Just How Many People Are ‘Flexitarian?'
Plant-based meat alternatives may be all the rage, but plenty of people still eat regular meat, too.
Diet trends can sometimes feel as indicative of an era as popular songs or who won the Super Bowl. Shrek 2 topped the box office, and your parents were on the South Beach Diet: The year was 2004. Right now, thanks to the explosion in plant-based meat, one of the most popular diet trends is being a “flexitarian” — people who eat meat, but also eat vegetarian and vegan alternatives, too. But just how popular is this trend? New data is beginning to reveal the answer.

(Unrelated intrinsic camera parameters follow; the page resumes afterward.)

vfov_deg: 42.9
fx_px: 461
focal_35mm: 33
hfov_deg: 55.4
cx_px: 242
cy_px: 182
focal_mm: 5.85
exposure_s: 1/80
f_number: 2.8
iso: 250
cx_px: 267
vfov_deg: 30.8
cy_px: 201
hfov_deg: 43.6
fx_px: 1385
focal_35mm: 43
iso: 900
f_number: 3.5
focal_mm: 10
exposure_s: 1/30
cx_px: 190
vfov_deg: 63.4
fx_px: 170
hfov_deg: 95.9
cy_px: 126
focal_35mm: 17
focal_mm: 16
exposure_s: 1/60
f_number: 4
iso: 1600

A new report from the data gurus at Nielsen found that 98 percent of people who purchased plant-based meat also bought regular meat. Furthermore, only 27 percent of that same group purchased plant-based meat more than four times in the past year. Those numbers imply that a large majority of the people buying fake meat are regular meat eaters that only occasionally dabble with buying plant-based alternatives. And importantly, Nielsen also found that only 21.6 percent of U.S. households bought meat alternatives in the past year, period. As a result, it would seem that only about one in five people fit the definition of a “flexitarian” when it comes to meat — and depending on who you would consider to be a “hardcore” flexitarian, the number would be even lower than that.

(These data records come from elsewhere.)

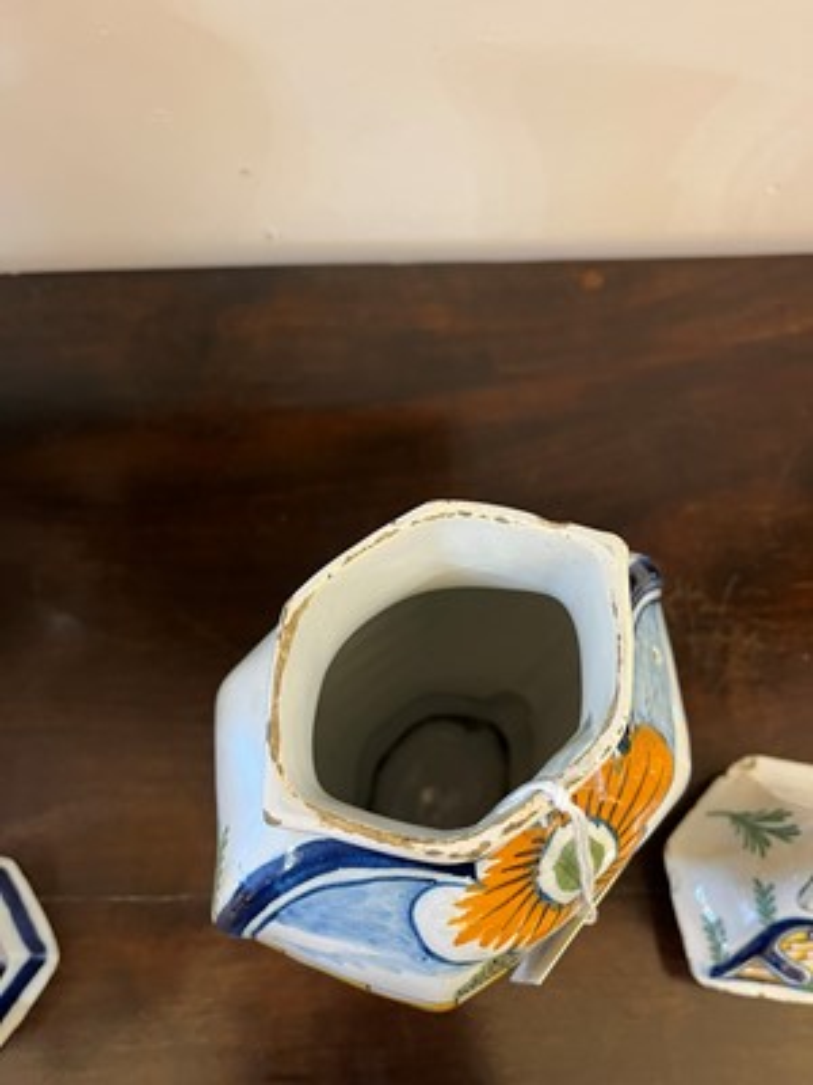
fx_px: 814
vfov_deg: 67.3
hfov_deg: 53.1
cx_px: 406
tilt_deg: -66.1
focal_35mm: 26
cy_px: 542
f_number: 1.6
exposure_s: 1/50
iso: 320
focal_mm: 5.1
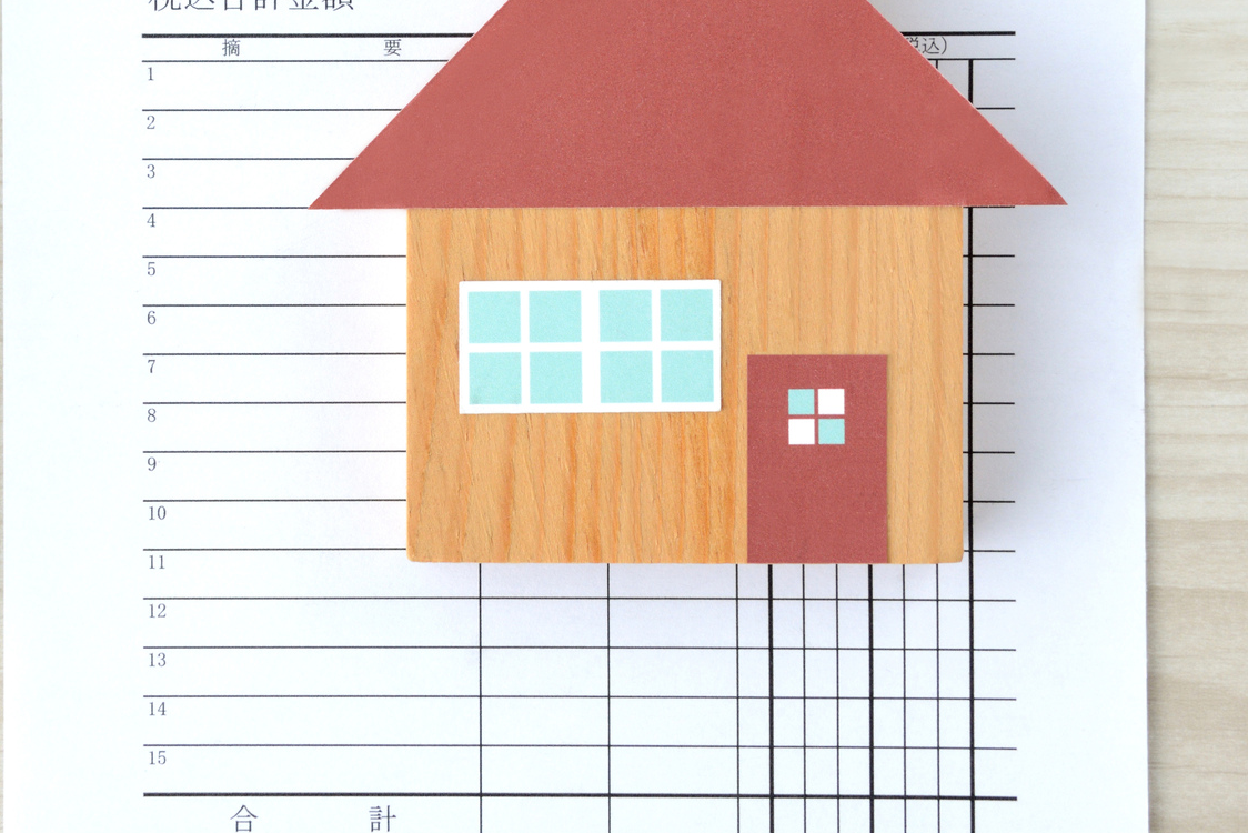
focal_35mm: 121
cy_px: 169
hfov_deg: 16.8
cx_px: 299
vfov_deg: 11.3
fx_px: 4195
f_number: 16
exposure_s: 1/100
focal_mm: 68
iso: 640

And yet, Nielsen also found that 43 percent of respondents said they would be willing to swap plant-based meat for real meat. So what’s the discrepancy? Convenience and availability may be a big issue: Meat alternative sales were only about 1 percent the size of actual meat sales, in part because there’s just a lot more meat to buy. And cost itself could be a prohibitive factor: Nielsen pegged the price of meat alternatives at 10 cents per gram compared to 4 cents per gram for beef and 2 cents for chicken, pork, and turkey.
Still, as Dairy Reporter recently explained, if you open up the idea of a flexitarian to include plant-based dairy products as well as plant-based meat, the term may reach a tipping point. Research from the Hartman Group found that 51 percent of the people they surveyed had purchased either dairy or meat plant-based alternatives in the past three months. Based on this, their researchers concluded that being flexitarian is “no longer a niche lifestyle choice but a prominent feature of mainstream food culture.”

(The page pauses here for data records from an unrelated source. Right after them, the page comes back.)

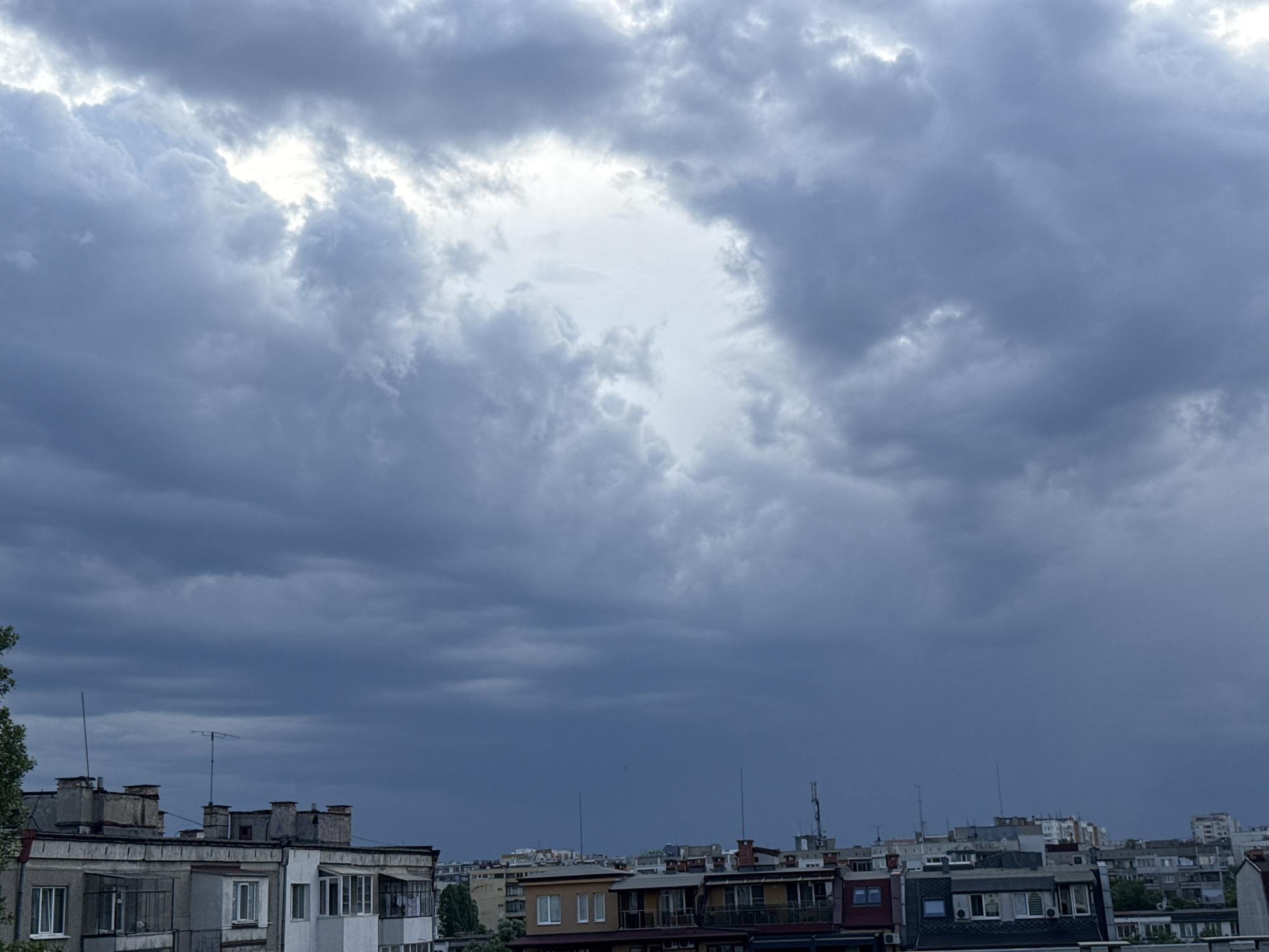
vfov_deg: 30.3
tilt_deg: +13.7
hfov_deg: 39.7
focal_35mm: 48
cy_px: 476
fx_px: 1760
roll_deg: +3.0
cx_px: 634
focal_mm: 6.76
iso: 64
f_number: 1.78
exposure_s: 1/1637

In the end, the idea of a flexitarian is a bit of an enigma because, unlike other diets, it’s not restrictive; it’s inclusive and “flexible.” But looking at the term in its broadest sense, as plant-based alternatives become more mainstream, it would seem that diets fitting the flexitarian mold will continue to become more mainstream as well — whether you choose to define yourself by that term or not.